In a state like North Dakota, with its vast prairies, deep valleys, and towering plateaus, the natural landscape can make one feel small or even isolated. Yet, despite its natural beauty and vastness, if you ask any North Dakotan what they love about living in the Peace Garden State, you are likely to receive a friendly, extended explanation that boils down to one thing: a sense of community.
It is this sense of community that drives State Superintendent Kirsten Baesler’s work across the state, where she has led the North Dakota Department of Public Instruction (NDDPI) for over a decade. Her commitment to ensuring that all voices have a seat at the table is currently guiding her work to expand access to innovative new staffing structures for teachers.
Even before the pandemic, schools across North Dakota were struggling to recruit and retain highly effective teachers. In fact, the state has been combating teacher shortages in every subject area for the past seven years. As these shortages began impacting student outcomes, Superintendent Baesler knew decisive action was needed. She started listening closely to her community about the changes North Dakota needed to make to bolster its teacher pipelines.
Superintendent Baesler jokes that she has “more cabinets than the average kitchen,” and explains how listening to her separate teacher, administrator, family, and student cabinets helped her better understand why North Dakotans weren’t interested in becoming teachers and why teachers were leaving the profession. Those conversations revealed three key barriers: teacher working conditions, professional respect and support for the profession, and flexible funding.
To address these barriers, Superintendent Baesler began exploring the Arizona State University’s Next Education Workforce model. The model positions teams of educators who provide instruction to and share responsibility for large, 50–150 student rosters, moving away from the historically siloed “one teacher: one classroom” approach with the goal of creating a more effective, sustainable teaching profession.
Recognizing that implementing such transformative change on a larger scale would require buy-in from stakeholders across the education sector, Superintendent Baesler and her team began bringing groups to Phoenix to see the model in action. On the first trip, NDDPI leaders were joined by state legislators, appropriators, policymakers, educator preparation program (EPP) leaders, and representatives from the state licensure and EPP approval boards. These leaders provided valuable insights into the model’s feasibility in North Dakota, helping the superintendent and her team better understand the challenges, like how teachers are trained, that would need to be addressed for implementation to be successful.

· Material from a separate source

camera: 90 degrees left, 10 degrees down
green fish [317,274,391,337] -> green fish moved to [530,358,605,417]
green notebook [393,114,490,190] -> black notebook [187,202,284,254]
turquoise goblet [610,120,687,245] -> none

North Dakota further centered stakeholder input by including teachers in the process, recognizing that successful policy changes are best achieved alongside teachers, not imposed on them. The state’s teachers union was also included, which necessitated trips to observe how Mesa Public Schools in Arizona expanded classrooms and leveraged teams of educators to meet student needs to garner support for the work.
The superintendent and her team highlight these trips, as well as visits to observe other models like Ector County Independent School District’s implementation of the Opportunity Culture model, as central to building a willing coalition committed to reimagining teaching.
Additionally, NDDPI used feedback from these trips to guide decision-making. Addressing concerns about student outcomes, costs, and unforeseen factors, the state plans to start small by rolling out strategic staffing models in two districts by fall 2024. Using private philanthropic funds and state reserves, Fargo Public Schools and Northern Cass School District will serve as the two pilot sites. Fargo, the state’s third-largest district, is home to North Dakota’s largest population of new Americans (immigrants) and a major research institution. Northern Cass offers a completely different context, with slightly more than 700 K–12 students all attending one single school nestled between cornfields. Starting small allows NDDPI leadership to see evidence of success for the model in two distinct districts without relying on state funding. If successful, NDDPI can present this evidence to the legislature to secure additional funding for school transformation and design.
NDDPI is also aligning exploration of these models with other statewide initiatives, such as the teacher and principal apprenticeship programs. Fargo Public Schools plans to host 30 apprentices in its pilot program, training teachers to lead teams and preparing paraprofessionals to become teachers. In her conversations with educators, Superintendent Baesler often heard, “Teachers don’t quit teaching; they quit their leader.” She believes that ensuring future school leaders can effectively provide both instructional and organizational support to teachers serving in these roles will be vital to their success.
Though it will take time to determine whether these models have a positive impact on student academic growth, Superintendent Baesler’s approach creates an environment in which stakeholders at every level of the education system—teachers, teachers’ unions, educator preparation programs, and policymakers—are all deeply vested in the outcome.